======== The data ========

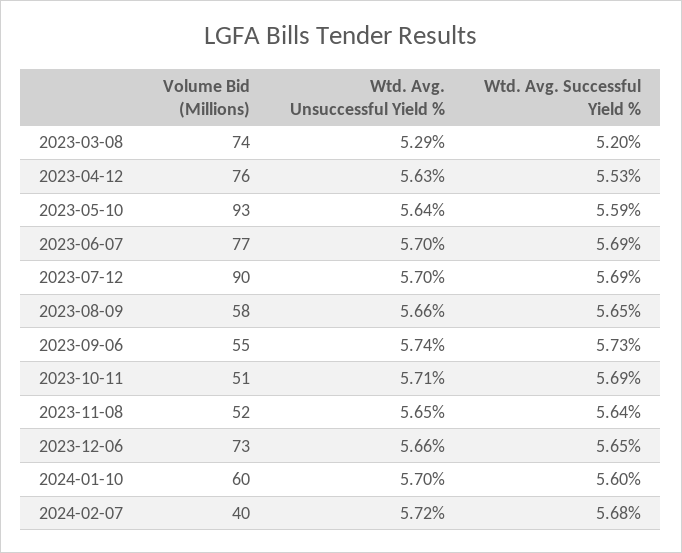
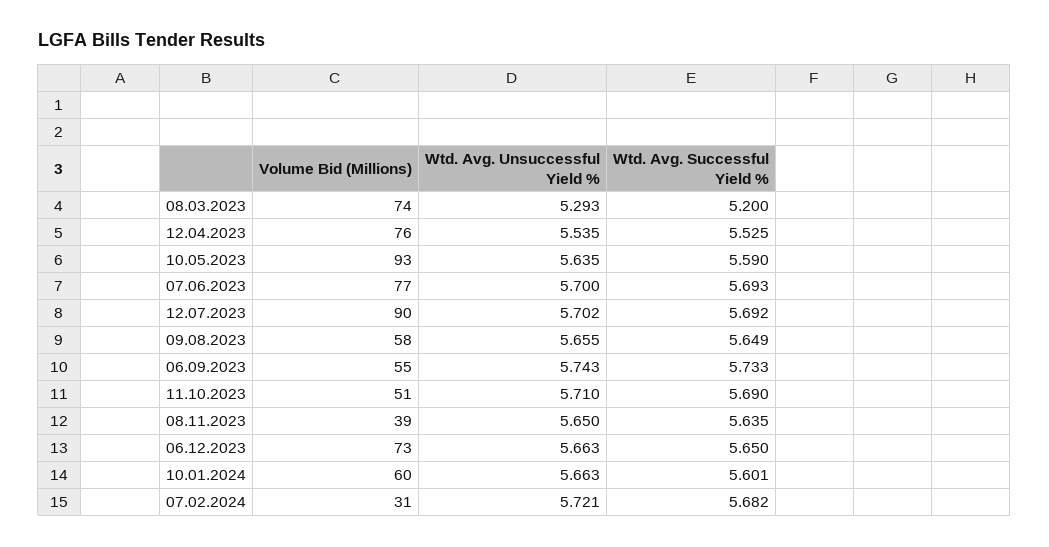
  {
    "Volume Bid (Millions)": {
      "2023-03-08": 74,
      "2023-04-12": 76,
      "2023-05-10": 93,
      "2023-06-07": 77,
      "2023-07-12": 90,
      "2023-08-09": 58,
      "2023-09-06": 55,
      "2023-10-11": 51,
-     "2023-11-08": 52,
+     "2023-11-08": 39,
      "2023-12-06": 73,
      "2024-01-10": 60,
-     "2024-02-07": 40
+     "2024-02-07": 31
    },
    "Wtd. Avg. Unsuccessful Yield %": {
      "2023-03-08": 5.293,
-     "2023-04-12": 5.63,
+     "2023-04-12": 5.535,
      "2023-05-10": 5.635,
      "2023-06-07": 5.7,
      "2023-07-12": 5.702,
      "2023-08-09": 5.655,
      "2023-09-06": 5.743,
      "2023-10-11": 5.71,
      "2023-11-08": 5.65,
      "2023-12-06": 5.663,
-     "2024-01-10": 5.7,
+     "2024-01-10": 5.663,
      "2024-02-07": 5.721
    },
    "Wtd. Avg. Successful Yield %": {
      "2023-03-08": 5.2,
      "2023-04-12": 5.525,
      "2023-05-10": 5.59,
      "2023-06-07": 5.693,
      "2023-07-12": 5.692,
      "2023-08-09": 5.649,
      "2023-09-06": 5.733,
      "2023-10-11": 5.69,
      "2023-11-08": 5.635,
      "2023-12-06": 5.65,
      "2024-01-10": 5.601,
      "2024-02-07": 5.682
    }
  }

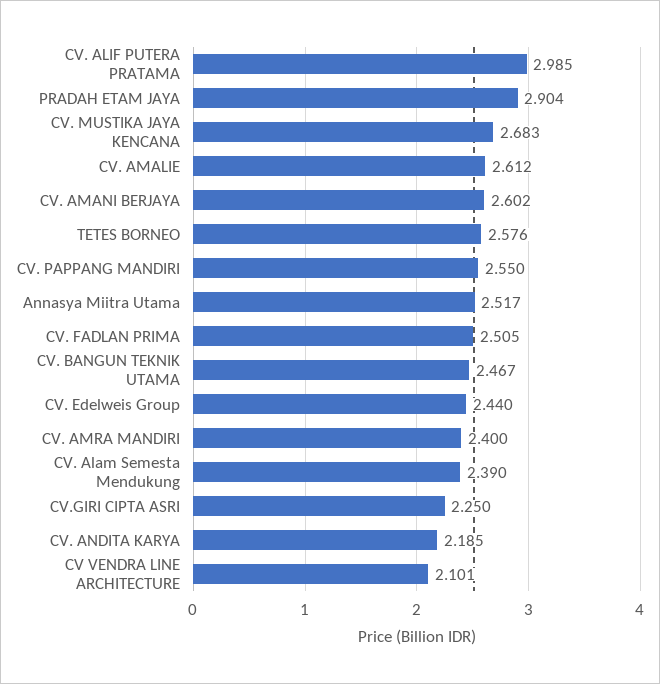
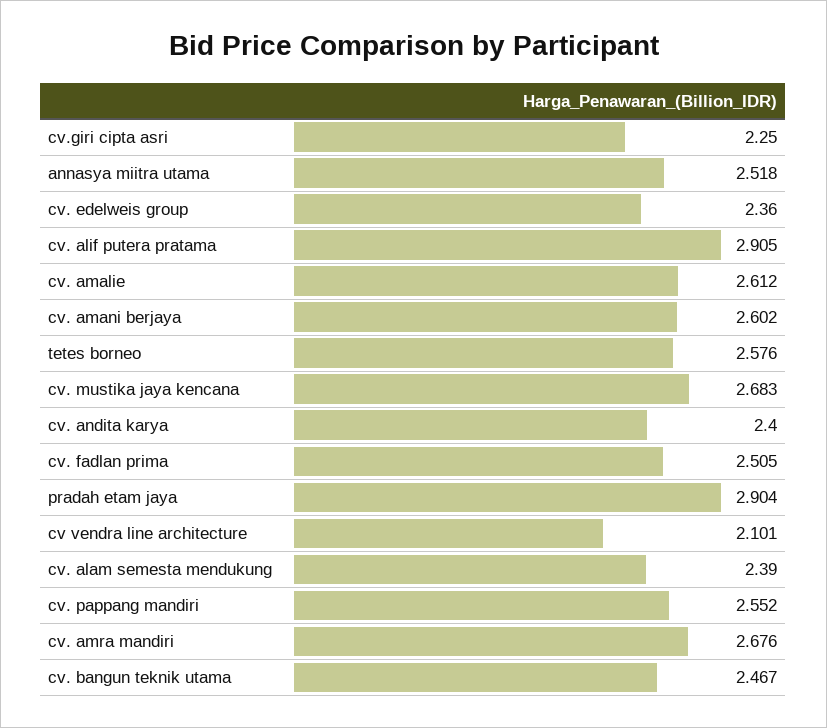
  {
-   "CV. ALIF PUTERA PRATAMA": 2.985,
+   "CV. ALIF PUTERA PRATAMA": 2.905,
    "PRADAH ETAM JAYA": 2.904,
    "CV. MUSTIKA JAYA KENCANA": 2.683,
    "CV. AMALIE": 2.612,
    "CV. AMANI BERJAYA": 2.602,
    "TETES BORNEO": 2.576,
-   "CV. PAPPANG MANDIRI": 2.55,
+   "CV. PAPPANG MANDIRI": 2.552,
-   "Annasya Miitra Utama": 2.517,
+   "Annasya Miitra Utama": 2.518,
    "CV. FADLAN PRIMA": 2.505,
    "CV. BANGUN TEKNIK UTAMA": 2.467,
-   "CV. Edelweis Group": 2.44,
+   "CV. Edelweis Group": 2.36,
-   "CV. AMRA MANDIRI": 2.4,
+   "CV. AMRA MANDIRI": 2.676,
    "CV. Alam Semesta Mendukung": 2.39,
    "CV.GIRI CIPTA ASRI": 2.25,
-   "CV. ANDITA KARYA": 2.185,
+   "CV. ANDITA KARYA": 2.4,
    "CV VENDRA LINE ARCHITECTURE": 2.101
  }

========
======== The data ========

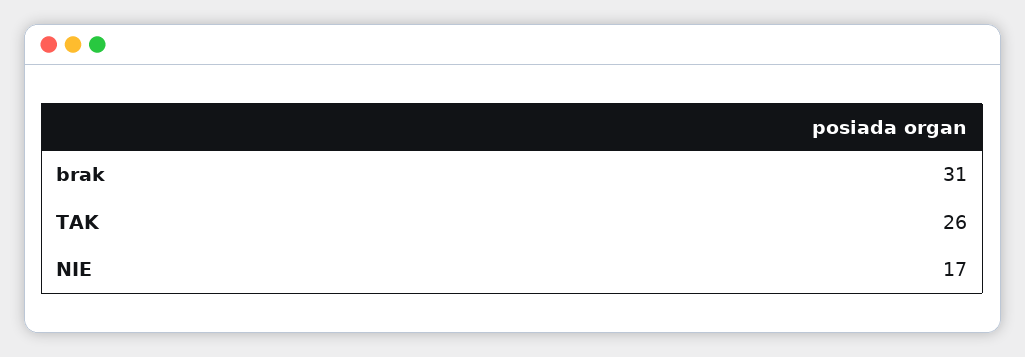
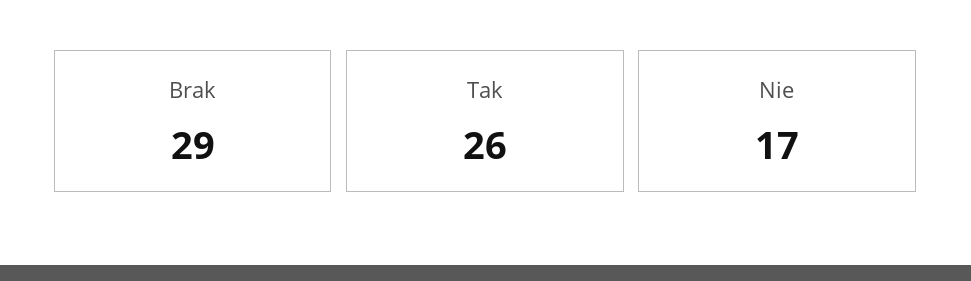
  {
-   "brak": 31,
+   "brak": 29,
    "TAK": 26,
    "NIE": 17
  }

========

**What is needed:**
Lines holding "Edelweis": copy each one from the records above.

**Result of the task:**
-   "CV. Edelweis Group": 2.44,
+   "CV. Edelweis Group": 2.36,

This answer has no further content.